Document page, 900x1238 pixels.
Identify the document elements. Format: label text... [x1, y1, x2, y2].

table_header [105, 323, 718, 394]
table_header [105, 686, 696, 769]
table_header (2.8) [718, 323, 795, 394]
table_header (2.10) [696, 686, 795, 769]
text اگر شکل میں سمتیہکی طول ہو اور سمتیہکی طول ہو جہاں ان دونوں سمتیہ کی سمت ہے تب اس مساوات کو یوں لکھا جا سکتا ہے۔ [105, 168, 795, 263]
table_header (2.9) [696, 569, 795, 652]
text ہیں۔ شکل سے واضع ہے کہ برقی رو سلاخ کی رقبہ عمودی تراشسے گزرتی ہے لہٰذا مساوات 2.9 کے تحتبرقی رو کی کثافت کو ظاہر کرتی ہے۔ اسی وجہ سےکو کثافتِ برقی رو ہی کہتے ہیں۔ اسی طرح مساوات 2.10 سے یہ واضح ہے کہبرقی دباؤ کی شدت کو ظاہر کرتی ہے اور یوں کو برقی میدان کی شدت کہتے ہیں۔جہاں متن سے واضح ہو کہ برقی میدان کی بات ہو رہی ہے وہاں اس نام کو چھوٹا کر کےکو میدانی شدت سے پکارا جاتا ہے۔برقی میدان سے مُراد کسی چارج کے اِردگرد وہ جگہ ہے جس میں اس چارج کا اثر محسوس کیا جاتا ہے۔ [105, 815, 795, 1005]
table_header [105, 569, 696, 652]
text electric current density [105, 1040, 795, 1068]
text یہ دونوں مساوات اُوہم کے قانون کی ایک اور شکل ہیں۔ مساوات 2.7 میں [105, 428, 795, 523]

> [What you will do]: Reproduce every one of the items above verbatim, line by line, without any alteration.

> [Written answer]:
Document page, 900x1238 pixels.
Identify the document elements. Format: label text... [x1, y1, x2, y2].

table_header [105, 323, 718, 394]
table_header [105, 686, 696, 769]
table_header (2.8) [718, 323, 795, 394]
table_header (2.10) [696, 686, 795, 769]
text اگر شکل میں سمتیہکی طول ہو اور سمتیہکی طول ہو جہاں ان دونوں سمتیہ کی سمت ہے تب اس مساوات کو یوں لکھا جا سکتا ہے۔ [105, 168, 795, 263]
table_header (2.9) [696, 569, 795, 652]
text ہیں۔ شکل سے واضع ہے کہ برقی رو سلاخ کی رقبہ عمودی تراشسے گزرتی ہے لہٰذا مساوات 2.9 کے تحتبرقی رو کی کثافت کو ظاہر کرتی ہے۔ اسی وجہ سےکو کثافتِ برقی رو ہی کہتے ہیں۔ اسی طرح مساوات 2.10 سے یہ واضح ہے کہبرقی دباؤ کی شدت کو ظاہر کرتی ہے اور یوں کو برقی میدان کی شدت کہتے ہیں۔جہاں متن سے واضح ہو کہ برقی میدان کی بات ہو رہی ہے وہاں اس نام کو چھوٹا کر کےکو میدانی شدت سے پکارا جاتا ہے۔برقی میدان سے مُراد کسی چارج کے اِردگرد وہ جگہ ہے جس میں اس چارج کا اثر محسوس کیا جاتا ہے۔ [105, 815, 795, 1005]
table_header [105, 569, 696, 652]
text electric current density [105, 1040, 795, 1068]
text یہ دونوں مساوات اُوہم کے قانون کی ایک اور شکل ہیں۔ مساوات 2.7 میں [105, 428, 795, 523]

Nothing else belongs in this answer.